IUCN’s Regional Programme for Oceania is partnering with the Secretariat for the Pacific Regional Environment Programme (SPREP) and the University of the South Pacific (USP) to host the second annual Pacific Future Environment Leaders Forum in Suva this week.
The Pacific Future Environment Leaders Forum brings together 40 young professionals from around the Pacific to examine the role of leadership in the fight to combat climate change. Participants will examine what it means to be a good leader in the Pacific and how good leadership is vital to the process of countering the effects of climate change, a pressing issue for Pacific island countries and their communities.
“The development and nurturing of good leadership amongst the youth of today will serve the Pacific well into the future,” says Director of IUCN’s Oceania Programme, Taholo Kami.

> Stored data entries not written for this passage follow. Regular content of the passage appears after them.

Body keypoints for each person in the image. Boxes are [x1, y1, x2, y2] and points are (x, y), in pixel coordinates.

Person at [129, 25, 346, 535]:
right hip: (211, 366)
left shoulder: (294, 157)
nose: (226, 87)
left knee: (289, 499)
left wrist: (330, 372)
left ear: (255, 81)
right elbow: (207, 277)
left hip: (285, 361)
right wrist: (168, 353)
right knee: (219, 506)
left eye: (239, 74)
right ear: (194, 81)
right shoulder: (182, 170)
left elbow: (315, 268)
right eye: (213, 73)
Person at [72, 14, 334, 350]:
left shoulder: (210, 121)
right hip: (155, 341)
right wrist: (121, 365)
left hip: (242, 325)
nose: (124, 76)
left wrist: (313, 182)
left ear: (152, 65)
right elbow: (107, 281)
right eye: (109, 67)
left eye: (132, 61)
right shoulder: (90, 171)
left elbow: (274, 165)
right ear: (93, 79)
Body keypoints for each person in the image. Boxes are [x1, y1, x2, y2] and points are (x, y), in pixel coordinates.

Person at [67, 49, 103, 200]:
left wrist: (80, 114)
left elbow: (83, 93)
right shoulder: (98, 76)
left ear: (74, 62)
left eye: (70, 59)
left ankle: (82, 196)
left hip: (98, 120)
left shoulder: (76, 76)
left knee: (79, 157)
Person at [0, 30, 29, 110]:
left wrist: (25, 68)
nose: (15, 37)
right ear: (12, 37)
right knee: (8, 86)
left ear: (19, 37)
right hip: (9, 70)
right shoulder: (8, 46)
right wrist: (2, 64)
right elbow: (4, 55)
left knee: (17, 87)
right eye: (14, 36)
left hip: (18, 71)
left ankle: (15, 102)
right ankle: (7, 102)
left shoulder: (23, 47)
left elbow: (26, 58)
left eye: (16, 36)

“We want to see a cadre of motivated, caring and inspired individuals working together with their communities towards real and lasting changes in our region’s conservation, natural resource management and overall development practices,” says Mr Kami. “This Forum offers aspiring leaders a chance to reflect critically on their own leadership qualities.”

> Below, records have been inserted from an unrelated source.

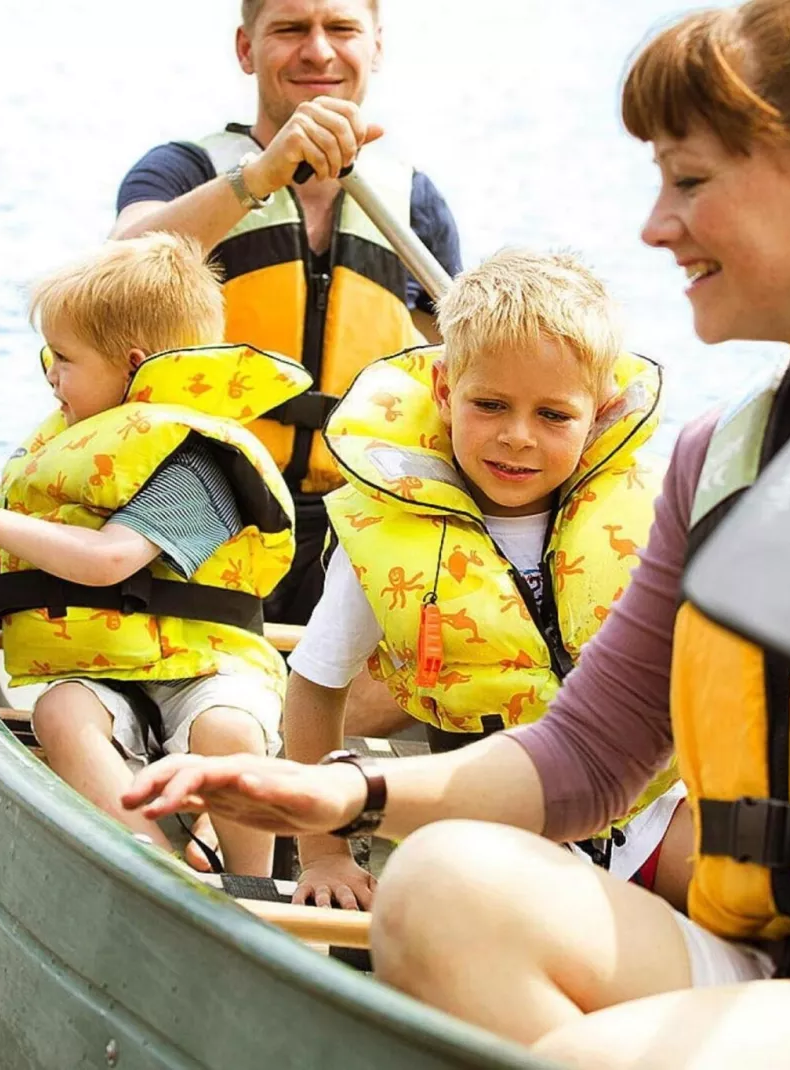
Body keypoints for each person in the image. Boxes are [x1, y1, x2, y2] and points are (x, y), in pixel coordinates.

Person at [122, 0, 790, 1065]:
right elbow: (582, 756)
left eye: (690, 181)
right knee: (440, 884)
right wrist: (341, 788)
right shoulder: (718, 461)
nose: (654, 225)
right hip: (785, 952)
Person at [0, 233, 309, 877]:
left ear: (132, 364)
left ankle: (252, 886)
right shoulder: (82, 446)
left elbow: (108, 562)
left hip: (205, 667)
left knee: (227, 732)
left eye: (63, 358)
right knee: (62, 711)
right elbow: (45, 554)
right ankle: (154, 865)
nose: (51, 375)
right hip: (102, 668)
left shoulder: (195, 464)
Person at [283, 248, 686, 911]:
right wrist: (325, 852)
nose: (518, 437)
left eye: (554, 415)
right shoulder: (392, 532)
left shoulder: (650, 515)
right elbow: (315, 688)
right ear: (444, 392)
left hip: (642, 815)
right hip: (487, 822)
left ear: (603, 410)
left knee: (763, 890)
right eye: (490, 405)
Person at [110, 0, 463, 630]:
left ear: (376, 45)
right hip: (198, 494)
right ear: (247, 49)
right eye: (291, 29)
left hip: (354, 509)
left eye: (343, 29)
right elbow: (117, 269)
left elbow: (464, 368)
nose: (319, 51)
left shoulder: (414, 198)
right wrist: (259, 177)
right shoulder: (184, 170)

The forum aims to provide participants with the skills and support that will empower these ‘future leaders’ to build partnerships and momentum within their communities to foster adaptation to climate change.

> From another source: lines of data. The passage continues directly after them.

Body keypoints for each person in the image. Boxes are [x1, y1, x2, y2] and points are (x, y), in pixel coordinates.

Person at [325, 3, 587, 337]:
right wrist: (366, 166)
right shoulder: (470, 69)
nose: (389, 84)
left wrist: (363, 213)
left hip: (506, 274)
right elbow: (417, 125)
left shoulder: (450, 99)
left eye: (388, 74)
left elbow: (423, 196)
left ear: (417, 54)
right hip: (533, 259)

Participants will explore areas such as Leadership for the Future, Adapting to Climate Change and Engaging People in Community Based Projects throughout the three day forum. The Forum participants will also develop their Vision for Leadership on Climate Change, to be presented at the IUCN World Conservation Congress in Barcelona later this year.
IUCN staff member, Luisa Tagicakibau, will be attending the Forum on behalf of the recently formed Young Professionals in Conservation Network in Fiji.
The Forum, which is being held at Suva’s Southern Cross Hotel from 12-14 March 2008, is a joint initiative between SPREP, USP and IUCN with funding from the British High Commission, Suva.